One thing my dad did tell me, and it has echoed in my ears for a long time. He was the quintessential corporate man, a salesman, and in his later years, he became disgusted with the ways of his world, and told me on numerous occasions, “hang out your own shingle.” Which is what I have done, and been happy to have done. The jalopy called McNally Photography has transmission trouble, a couple of flat tires, and not all the cylinders fire, but it still moves, and I drive it where I want to go. There is a great deal of value and satisfaction in that, as I look back. I’m still standing, and lots of others fell away or played it safe or never tried. The simultaneously wonderful and daunting thing is that there is so much still to do, so much ground to cover, and my best work is still out there, somewhere.

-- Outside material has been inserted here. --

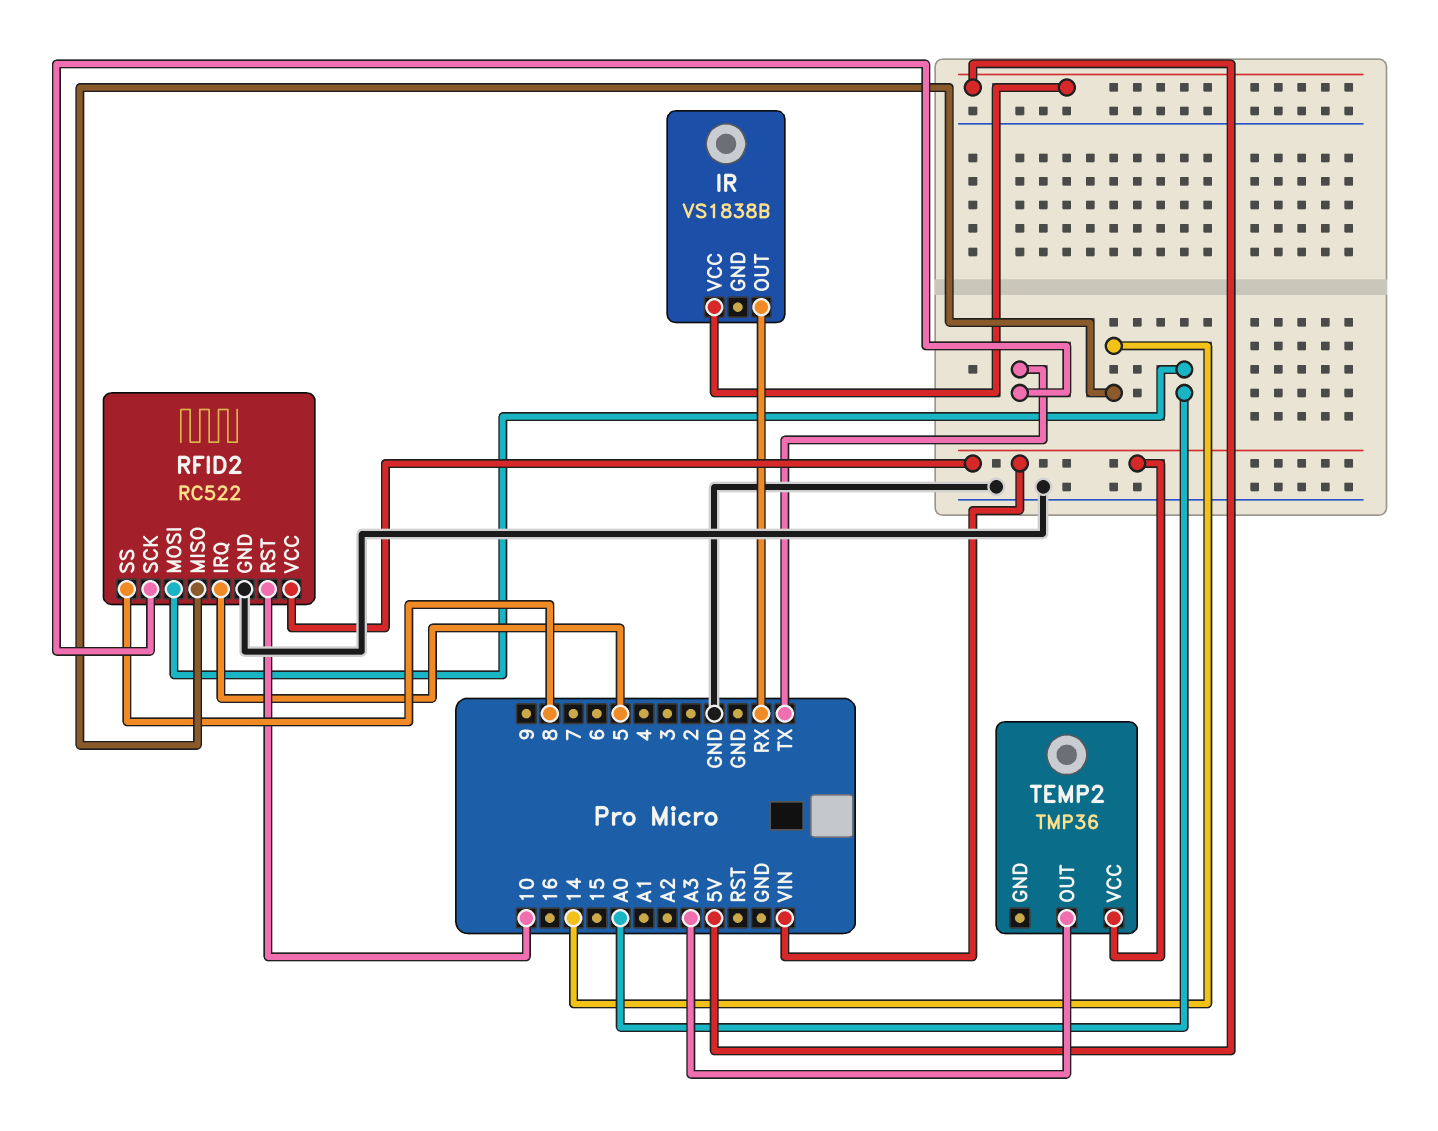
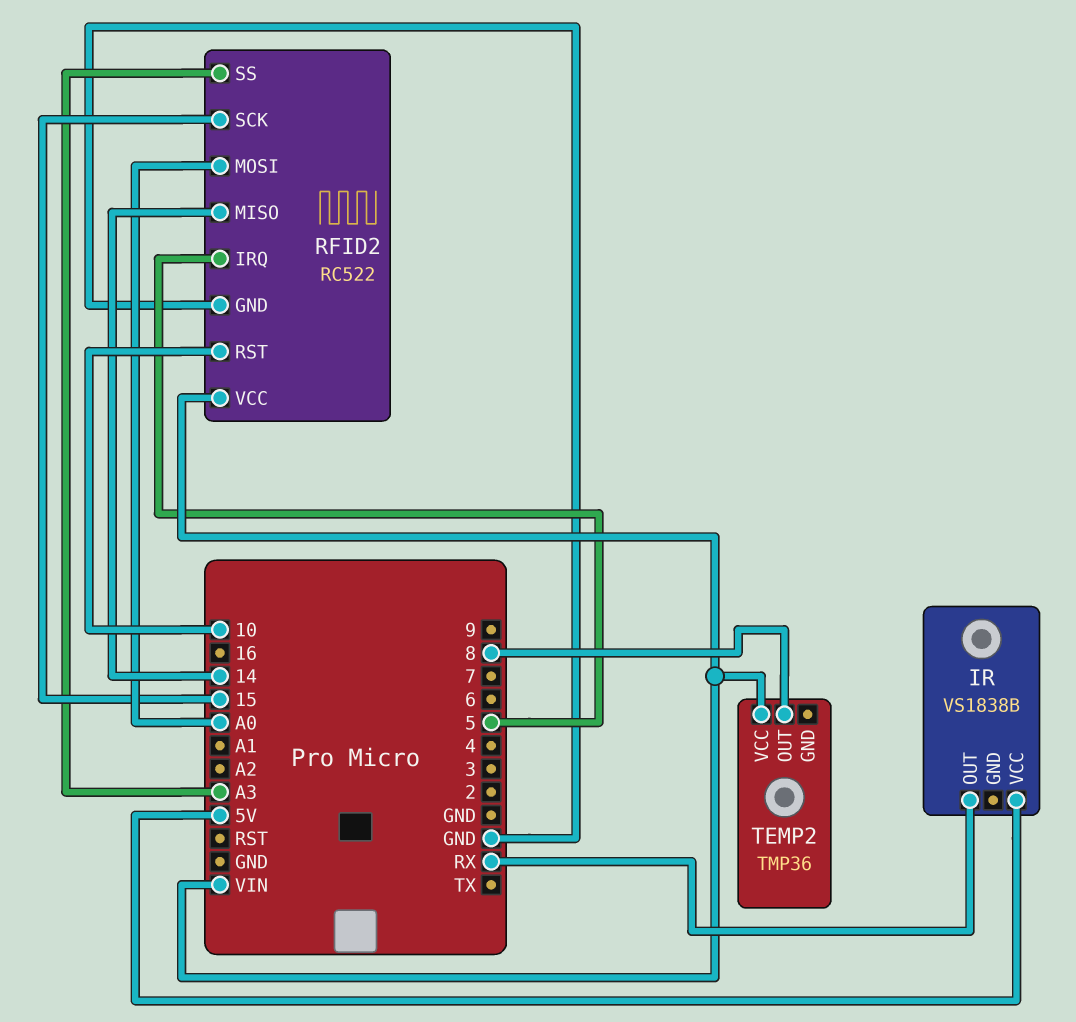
RFID2 pin SCK: TX -> 15
RFID2 pin SS: 8 -> A3
TEMP2 pin OUT: A3 -> 8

I am still on safari here, the great picture hunt, as someone once called it.
I don’t know if any of this makes sense. You are just beginning to write your pages, and the thing to remember about this early rough draft is that it hardly matters what you do exactly, as long as you continue to become something close to what you might imagine you want or need to become. Being a bit slow and never prone to academic excellence and achievement, I really have had no choice over the years but to embrace Einstein’s thought. “Imagination is better than knowledge.”